7. Where profits contain elements of result that are treated separately in other sections of this agreement, the provisions of the articles are not determined by the provision of this section. 1. Notwithstanding the provisions of Articles 14 and 15, the income of public artists (such as theatre films, radio or television symbols and musicians) or sportsmen resulting from their personal activities may be taxed as such in the contracting state in which these activities are carried out. 5. Notwithstanding Article 2, the provisions of this section apply to all taxes and denominations. The Double Tax Avoidance Agreement (DBAA) is a tax agreement signed between two or more countries to help taxpayers avoid double taxes on the same income. A DTAA is applicable in cases where a person is established in one nation but earns income in another nation. The agreement between the Government of the Republic of India and the Government of the Democratic Socialist Republic of Sri Lanka to avoid double taxation and prevent tax evasion on income and capital has been ratified and ratification instruments exchanged in accordance with Article 29 of the Convention. (d) if he is a national of either state or one, the competent authorities of the contracting states resolve the matter by mutual agreement. Provided that this credit does not exceed the Indian tax (calculated before the admission of such credit) corresponding to income from sources in Sri Lanka or capital in Sri Lanka, if such a resident is a company by which a tax is to be paid in India, the credit in India, the aforementioned credit is granted at first instance against the income tax of the company in India.

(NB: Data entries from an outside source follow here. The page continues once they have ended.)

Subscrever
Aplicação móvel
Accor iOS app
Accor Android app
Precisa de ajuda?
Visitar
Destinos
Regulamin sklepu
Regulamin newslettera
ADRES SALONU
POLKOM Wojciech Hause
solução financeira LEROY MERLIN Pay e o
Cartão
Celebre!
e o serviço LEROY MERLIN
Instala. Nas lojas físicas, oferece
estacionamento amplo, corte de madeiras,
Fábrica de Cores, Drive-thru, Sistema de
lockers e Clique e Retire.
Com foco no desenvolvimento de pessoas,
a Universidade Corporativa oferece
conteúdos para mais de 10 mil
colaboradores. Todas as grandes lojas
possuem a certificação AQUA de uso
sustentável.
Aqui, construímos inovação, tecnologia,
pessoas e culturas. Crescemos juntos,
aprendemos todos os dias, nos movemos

, and pay the balance if from him in India. 4. The provision of paragraphs 1 and 2 of this section does not apply where the actual beneficiary of the dividends, as a resident of a contracting state, operates in the other contracting state where the company that determines the dividends is established, is established through a stable institution established there and the operation for which the dividends are paid is in fact linked to that institution. In this case, the provisions of section 7 apply. (6) Interest is taken for granted in a contracting state where the payer is itself, a territorial authority or a resident of that state. However, if the person who pays the interest, whether or not he is domiciled in a contracting state, has a stable institution in a contracting state where the interest debt is paid and the interest is borne by that institution, those interests are deemed to be those of the contracting state where the stable institution is established. 2. When a firm in a contracting state intervenes when a company in a contracting state operates in another contracting state through a stable establishment there, each contracting state is obliged to charge, in each contracting state, the profits it must make in each contracting state if it is a self-sustaining and autonomous company carrying out the same or similar activities under the same or similar conditions and under similar conditions and totally independent with the company of which it is an establishment. stable. 3.

Notwithstanding the provisions of paragraph 2 of this article, interest incurred in a contracting state is exempt in that state: a.